5.3.3 Prevalence of atrophy stratified by H. pylori status

To make this section easier to follow, we define:

  • atrophy+ = with atrophic gastritis

  • atrophy- = without atrophic gastritis

  • p_atrophy+ = prevalence of atrophic gastritis (proportion)

  • f_atrophy+/- = fraction of the atrophic state that is H. pylori positive (proportion)

A. Pre-cancerous state (chronic atrophic gastritis) for non-clinical cancer population

Ideally we obtain age-specific distribution of the pre-cancer atrophic state prevalence from cross-sectional studies/cohort starting from young age in populations with similar risks of:

  • urban

  • China

  • H.pylori prevalence

We obtain the age-specific prevalence of atrophic gastritis from a retrospective hospital-based cross-sectional study, from the Sichuan Gastric Cancer Early Detection and Screening (SIGES) project. The study was conducted in West China Hospital, Sichuan University, a central high-volume teaching hospital at Sichuan province in the southwest of China. The period of the study was between May 2016 and May 2017. The subjects covered healthy controls, symptomatic cancer-free patients, and gastric cancer patients, who were managed or treated in West China Hospital. We obtain the age-specific atrophic gastritis prevalence from the results of healthy controls (n=9,425). Sex was not associated with risk of atrophic gastritis.

Note

This study seems more suitable to estimate atrophic state in our blended population than the Aoki 2005 study used in the last PR because
  1. The estimated H. pylori prevalence in the study region is around 41.1% which is more similar to the prevalence we use. The prevalence of HP from the Aoki study was ~70% (Discussion section of Wang Scientific Reports 2020)

  2. The Wang study is more recent.

## SOURCE INFORMATION
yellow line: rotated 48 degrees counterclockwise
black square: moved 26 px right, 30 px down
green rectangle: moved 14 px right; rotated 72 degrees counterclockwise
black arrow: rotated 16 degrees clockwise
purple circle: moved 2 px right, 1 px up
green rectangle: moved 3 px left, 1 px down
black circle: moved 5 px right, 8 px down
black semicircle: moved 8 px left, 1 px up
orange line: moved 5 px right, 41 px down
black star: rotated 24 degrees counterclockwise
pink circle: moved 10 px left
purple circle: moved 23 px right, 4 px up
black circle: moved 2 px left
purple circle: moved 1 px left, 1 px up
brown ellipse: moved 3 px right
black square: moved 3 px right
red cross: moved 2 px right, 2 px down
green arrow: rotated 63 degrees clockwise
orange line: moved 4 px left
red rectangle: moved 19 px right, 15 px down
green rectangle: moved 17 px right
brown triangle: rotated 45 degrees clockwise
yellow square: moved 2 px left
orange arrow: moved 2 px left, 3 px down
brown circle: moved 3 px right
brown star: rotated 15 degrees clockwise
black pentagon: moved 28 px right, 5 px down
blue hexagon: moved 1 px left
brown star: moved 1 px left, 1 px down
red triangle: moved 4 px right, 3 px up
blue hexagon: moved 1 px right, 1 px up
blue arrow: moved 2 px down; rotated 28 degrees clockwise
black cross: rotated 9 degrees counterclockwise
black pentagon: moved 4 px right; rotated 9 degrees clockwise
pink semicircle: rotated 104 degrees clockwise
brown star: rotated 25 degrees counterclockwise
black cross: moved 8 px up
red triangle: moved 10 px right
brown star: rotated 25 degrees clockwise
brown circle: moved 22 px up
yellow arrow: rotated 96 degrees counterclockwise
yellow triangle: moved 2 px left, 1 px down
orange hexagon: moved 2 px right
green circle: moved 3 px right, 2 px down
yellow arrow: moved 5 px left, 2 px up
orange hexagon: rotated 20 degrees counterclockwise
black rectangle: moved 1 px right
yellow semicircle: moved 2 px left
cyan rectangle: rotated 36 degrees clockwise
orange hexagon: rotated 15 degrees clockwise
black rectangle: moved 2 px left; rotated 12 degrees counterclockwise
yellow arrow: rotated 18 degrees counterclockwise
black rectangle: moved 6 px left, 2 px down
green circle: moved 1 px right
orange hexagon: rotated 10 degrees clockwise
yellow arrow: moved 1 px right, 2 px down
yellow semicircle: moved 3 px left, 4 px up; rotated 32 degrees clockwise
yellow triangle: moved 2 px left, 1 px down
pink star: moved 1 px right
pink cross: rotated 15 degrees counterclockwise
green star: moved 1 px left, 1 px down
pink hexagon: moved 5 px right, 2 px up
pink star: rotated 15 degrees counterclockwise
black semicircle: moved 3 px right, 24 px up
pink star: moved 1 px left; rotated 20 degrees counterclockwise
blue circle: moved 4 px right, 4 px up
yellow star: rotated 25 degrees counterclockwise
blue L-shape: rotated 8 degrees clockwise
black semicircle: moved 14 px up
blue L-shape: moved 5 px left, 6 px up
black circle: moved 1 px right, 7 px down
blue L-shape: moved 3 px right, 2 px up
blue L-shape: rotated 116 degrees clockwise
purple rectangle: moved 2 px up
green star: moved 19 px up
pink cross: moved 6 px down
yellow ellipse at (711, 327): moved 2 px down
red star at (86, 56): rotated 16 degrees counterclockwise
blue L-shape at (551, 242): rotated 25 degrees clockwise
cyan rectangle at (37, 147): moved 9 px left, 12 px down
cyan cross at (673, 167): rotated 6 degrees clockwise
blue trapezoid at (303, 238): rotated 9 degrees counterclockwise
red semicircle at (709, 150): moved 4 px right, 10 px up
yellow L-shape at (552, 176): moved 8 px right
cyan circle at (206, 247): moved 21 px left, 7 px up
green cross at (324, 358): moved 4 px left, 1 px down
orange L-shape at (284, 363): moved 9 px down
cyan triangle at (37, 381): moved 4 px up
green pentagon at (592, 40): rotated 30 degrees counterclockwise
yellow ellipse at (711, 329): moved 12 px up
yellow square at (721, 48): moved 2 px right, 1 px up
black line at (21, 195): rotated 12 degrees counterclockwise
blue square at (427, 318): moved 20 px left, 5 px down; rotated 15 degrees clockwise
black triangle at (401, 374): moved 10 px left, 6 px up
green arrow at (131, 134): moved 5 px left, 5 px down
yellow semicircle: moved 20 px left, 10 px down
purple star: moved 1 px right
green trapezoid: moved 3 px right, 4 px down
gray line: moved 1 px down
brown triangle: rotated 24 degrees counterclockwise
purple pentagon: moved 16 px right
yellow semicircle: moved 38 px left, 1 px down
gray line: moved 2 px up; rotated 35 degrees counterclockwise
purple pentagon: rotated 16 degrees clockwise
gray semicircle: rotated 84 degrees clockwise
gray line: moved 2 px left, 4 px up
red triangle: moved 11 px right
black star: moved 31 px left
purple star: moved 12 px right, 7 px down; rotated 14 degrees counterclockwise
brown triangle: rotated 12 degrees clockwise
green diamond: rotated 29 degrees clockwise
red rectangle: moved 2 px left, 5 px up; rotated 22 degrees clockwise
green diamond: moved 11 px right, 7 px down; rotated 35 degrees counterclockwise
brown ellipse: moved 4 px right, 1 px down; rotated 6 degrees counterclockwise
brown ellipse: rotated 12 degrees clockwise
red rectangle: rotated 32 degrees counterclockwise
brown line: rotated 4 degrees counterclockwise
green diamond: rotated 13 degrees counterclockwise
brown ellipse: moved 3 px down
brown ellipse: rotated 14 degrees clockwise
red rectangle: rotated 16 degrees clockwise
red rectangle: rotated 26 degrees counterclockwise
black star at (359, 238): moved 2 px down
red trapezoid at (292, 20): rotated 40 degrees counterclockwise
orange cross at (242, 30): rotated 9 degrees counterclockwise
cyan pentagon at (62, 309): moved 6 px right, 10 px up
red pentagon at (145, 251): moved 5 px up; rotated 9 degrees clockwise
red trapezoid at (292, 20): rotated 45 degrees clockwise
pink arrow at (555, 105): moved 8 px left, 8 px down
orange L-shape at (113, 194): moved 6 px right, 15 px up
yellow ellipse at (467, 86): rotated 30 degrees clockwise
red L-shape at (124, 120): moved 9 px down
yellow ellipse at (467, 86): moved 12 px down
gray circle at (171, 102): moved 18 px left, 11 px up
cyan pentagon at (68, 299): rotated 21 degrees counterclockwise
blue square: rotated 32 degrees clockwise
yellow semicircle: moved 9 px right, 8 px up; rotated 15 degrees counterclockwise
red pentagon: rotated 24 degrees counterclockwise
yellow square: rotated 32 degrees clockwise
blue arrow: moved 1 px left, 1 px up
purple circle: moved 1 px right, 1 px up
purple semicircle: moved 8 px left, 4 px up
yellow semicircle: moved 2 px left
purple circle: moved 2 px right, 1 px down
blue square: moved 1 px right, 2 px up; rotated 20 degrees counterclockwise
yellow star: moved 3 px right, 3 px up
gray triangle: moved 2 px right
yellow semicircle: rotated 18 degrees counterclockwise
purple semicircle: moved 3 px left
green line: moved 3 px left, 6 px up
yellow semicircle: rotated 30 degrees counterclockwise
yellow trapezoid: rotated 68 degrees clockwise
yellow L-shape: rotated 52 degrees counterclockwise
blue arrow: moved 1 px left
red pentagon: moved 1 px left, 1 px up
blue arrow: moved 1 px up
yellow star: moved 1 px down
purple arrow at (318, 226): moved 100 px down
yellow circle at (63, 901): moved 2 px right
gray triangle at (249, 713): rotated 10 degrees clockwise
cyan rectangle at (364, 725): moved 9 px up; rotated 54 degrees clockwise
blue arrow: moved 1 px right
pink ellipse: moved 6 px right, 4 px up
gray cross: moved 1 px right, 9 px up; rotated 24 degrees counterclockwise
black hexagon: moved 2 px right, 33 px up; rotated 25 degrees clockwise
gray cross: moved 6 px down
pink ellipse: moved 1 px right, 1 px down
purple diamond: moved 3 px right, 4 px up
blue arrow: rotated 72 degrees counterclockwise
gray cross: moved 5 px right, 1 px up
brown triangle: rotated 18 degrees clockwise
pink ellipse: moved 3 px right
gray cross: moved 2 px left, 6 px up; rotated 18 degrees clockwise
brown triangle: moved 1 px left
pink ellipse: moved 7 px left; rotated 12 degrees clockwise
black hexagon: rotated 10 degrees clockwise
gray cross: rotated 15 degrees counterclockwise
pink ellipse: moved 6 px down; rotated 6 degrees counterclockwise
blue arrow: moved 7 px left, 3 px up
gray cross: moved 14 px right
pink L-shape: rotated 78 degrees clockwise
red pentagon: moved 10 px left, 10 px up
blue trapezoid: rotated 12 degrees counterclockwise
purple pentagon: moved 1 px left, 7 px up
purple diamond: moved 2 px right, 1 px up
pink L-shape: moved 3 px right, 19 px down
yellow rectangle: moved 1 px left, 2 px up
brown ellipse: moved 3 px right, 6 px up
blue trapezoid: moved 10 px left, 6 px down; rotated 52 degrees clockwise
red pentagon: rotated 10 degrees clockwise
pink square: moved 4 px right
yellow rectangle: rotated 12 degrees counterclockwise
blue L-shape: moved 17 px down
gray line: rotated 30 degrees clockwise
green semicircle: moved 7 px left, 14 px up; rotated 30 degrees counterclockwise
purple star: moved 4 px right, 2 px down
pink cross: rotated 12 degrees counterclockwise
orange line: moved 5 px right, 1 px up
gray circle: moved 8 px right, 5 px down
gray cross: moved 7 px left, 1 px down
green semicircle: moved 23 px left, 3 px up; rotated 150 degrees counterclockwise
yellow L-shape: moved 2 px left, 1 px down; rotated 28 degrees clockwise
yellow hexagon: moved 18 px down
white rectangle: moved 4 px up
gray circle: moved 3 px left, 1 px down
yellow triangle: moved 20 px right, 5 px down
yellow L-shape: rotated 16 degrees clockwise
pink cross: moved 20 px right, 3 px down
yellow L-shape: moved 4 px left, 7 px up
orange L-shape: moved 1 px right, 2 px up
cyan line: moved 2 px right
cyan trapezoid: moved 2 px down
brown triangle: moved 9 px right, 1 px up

## TASK ITEM A
In the section on atrophy prevalence, how many healthy controls supplied the age-specific atrophic gastritis prevalence?
## TASK ITEM B
Output everything in the section on atrophy prevalence from "This study seems" down to "is more recent.", word for word.

## TASK RESULT A
9,425

## TASK RESULT B
This study seems more suitable to estimate atrophic state in our blended population than the Aoki 2005 study used in the last PR because
  1. The estimated H. pylori prevalence in the study region is around 41.1% which is more similar to the prevalence we use. The prevalence of HP from the Aoki study was ~70% (Discussion section of Wang Scientific Reports 2020)

  2. The Wang study is more recent.